The 7-1 defeat of Rangers on 19 October 1957 is a matter of legend, much recalled and dwelt upon by the now sadly diminishing number of those who were there and those who followed it on the radio or “could remember what they were doing that day” – in my case, a Saturday matinee performance at the cinema.
One of the strange things about the game however is the slightly poor attendance of 82,293. This was, after all, the boom days of the 1950s, and earlier that year Celtic had attracted a six figure attendance to see them play Kilmarnock in a Scottish Cup semi-final.
Not only that but when Celtic and Rangers played again in a League Cup final in October 1965, they attracted a record League Cup attendance of 107,609.
So why did this game have such a low attendance? Believe it or not, a flu epidemic!
Newspapers of the time mention that west central Scotland was in the grip of a flu germ but the difference between 1957 and 2020 was that there was no hysteria. No mention of panic buying, or lack of toilet rolls, self isolation or anything like that.

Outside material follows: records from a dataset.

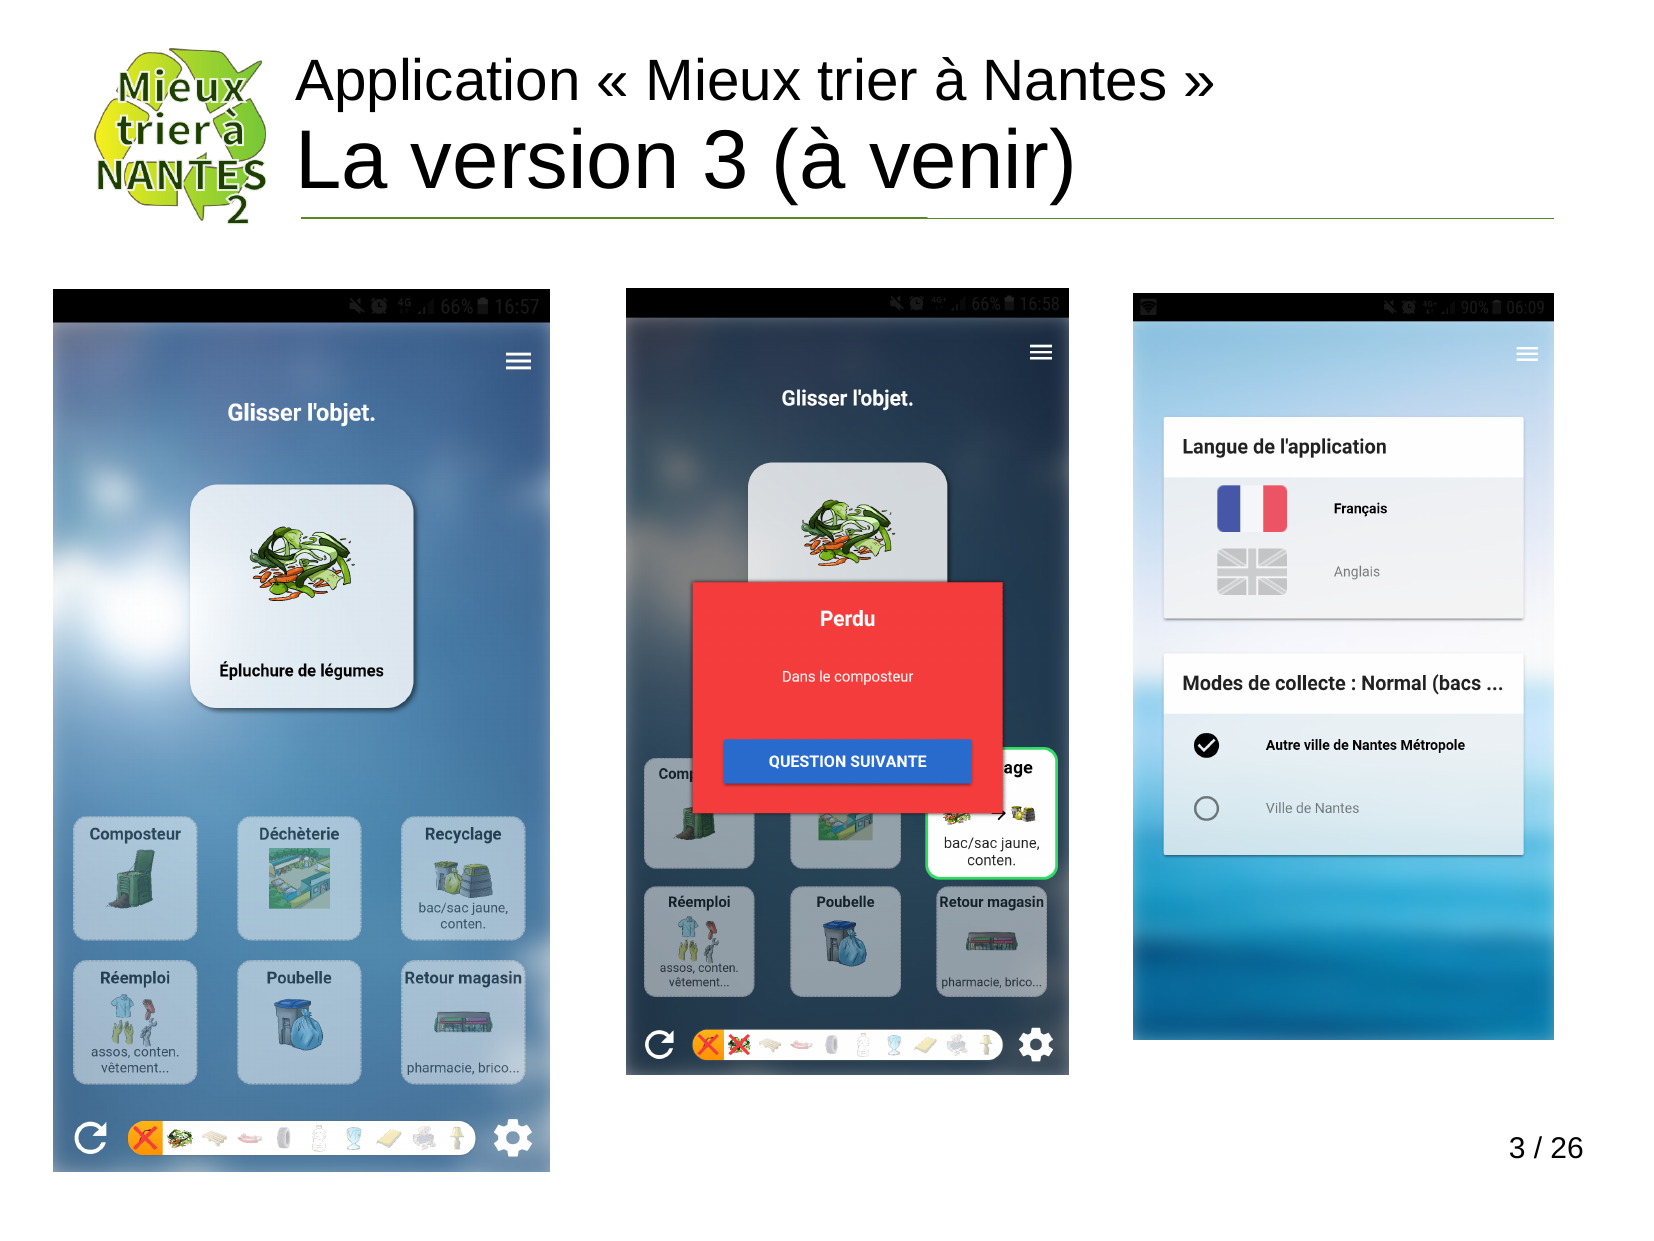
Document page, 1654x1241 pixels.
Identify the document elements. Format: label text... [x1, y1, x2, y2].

picture [626, 288, 1069, 1075]
picture [53, 289, 550, 1172]
text_box 3 / 26 [1494, 1121, 1599, 1193]
picture [1133, 293, 1554, 1040]
text_box Application « Mieux trier à Nantes » La version 3 (à venir) [295, 41, 1571, 215]
picture [94, 48, 272, 225]
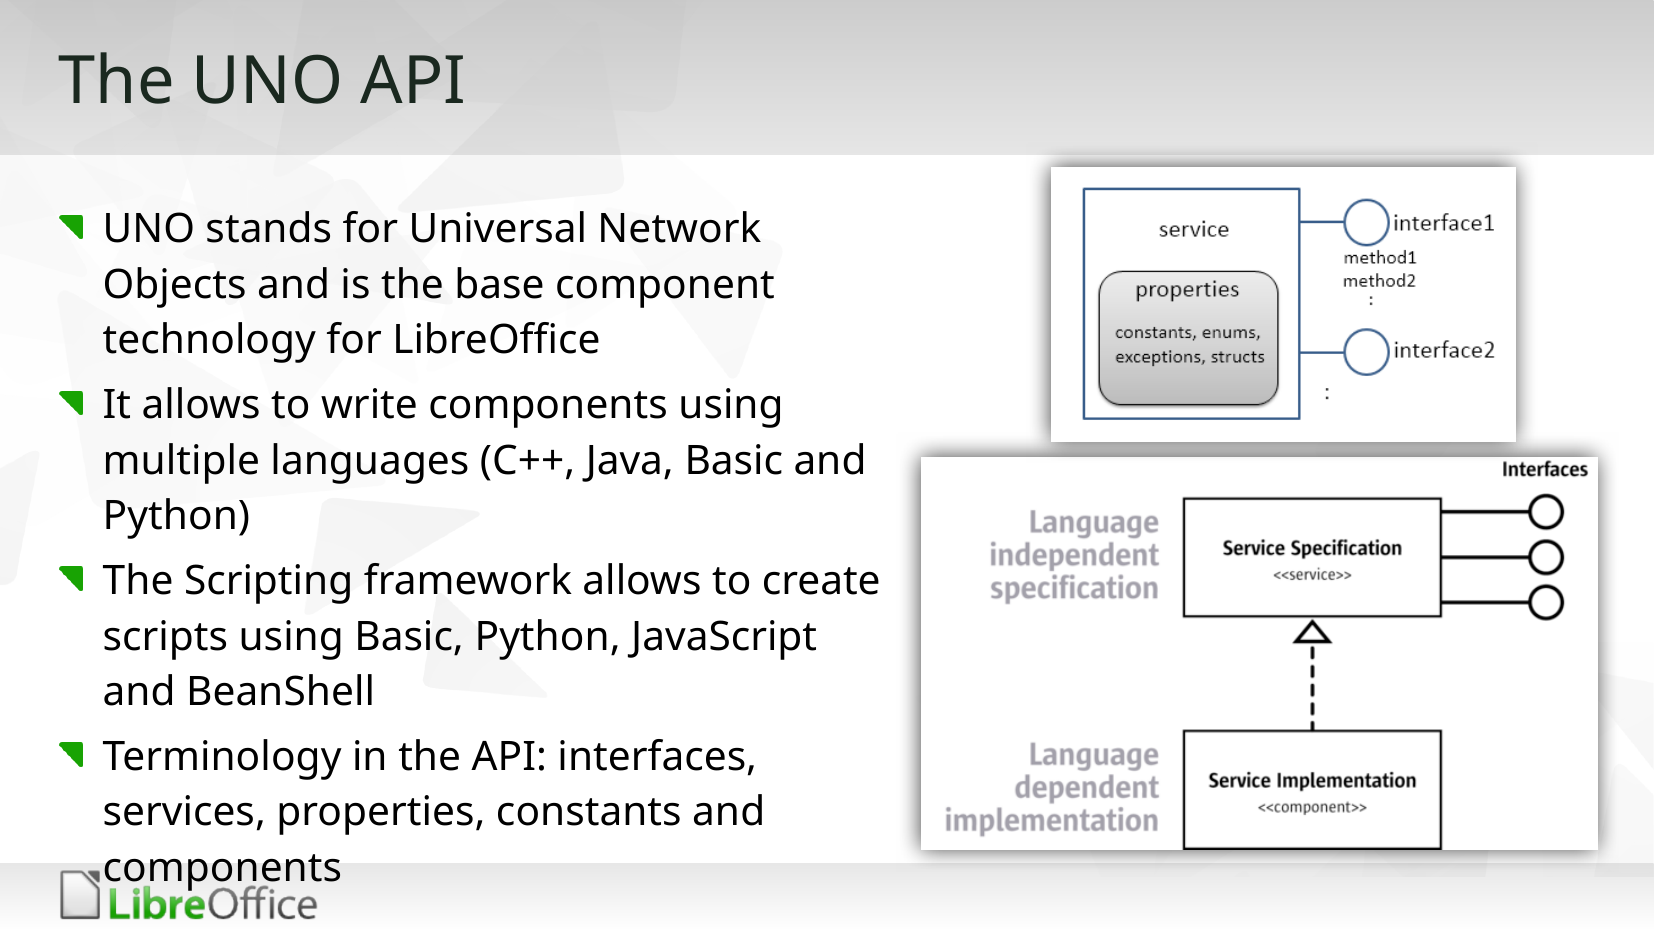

And football, cinemas and dance halls all stayed open. (This was Glasgow in the 1950s!) Simply, a slight fever, a couple of days in bed and back to work quite soon after. The nation survived!
There were a few who wondered about whether the Russians sending a satellite into space had anything to do with it, and there were, as always, a few religious cranks who thought that God was punishing the world for too much drink and sex. More realistic assessments of the situation involved an analysis of Glasgow’s pollution levels, and although there was a certain amount of “it may have come from abroad”, there was a distinct lack of real xenophobia about it.
People, in any case, got over it and survived.
One says that there was no hysteria. There was on that King’s Park terracing, as the goals went it. Hugging, kissing – all sorts of bodily contact, which might have appalled some health experts – but if it is true that flu and flu symptoms are all in the mind (a suggestion by no means to be dismissed out of hand), then Celtic supporters gave certain evidence to that suggestion.
Everyone was in school and at work on Monday, talking about little other than Beattie, Donnelly and Fallon; Fernie, Evans and Peacock; Tully, Collins, McPhail, Wilson and Mochan. They even hit the woodwork on four occasions, as well as scoring seven, so it could very easily have been double figures!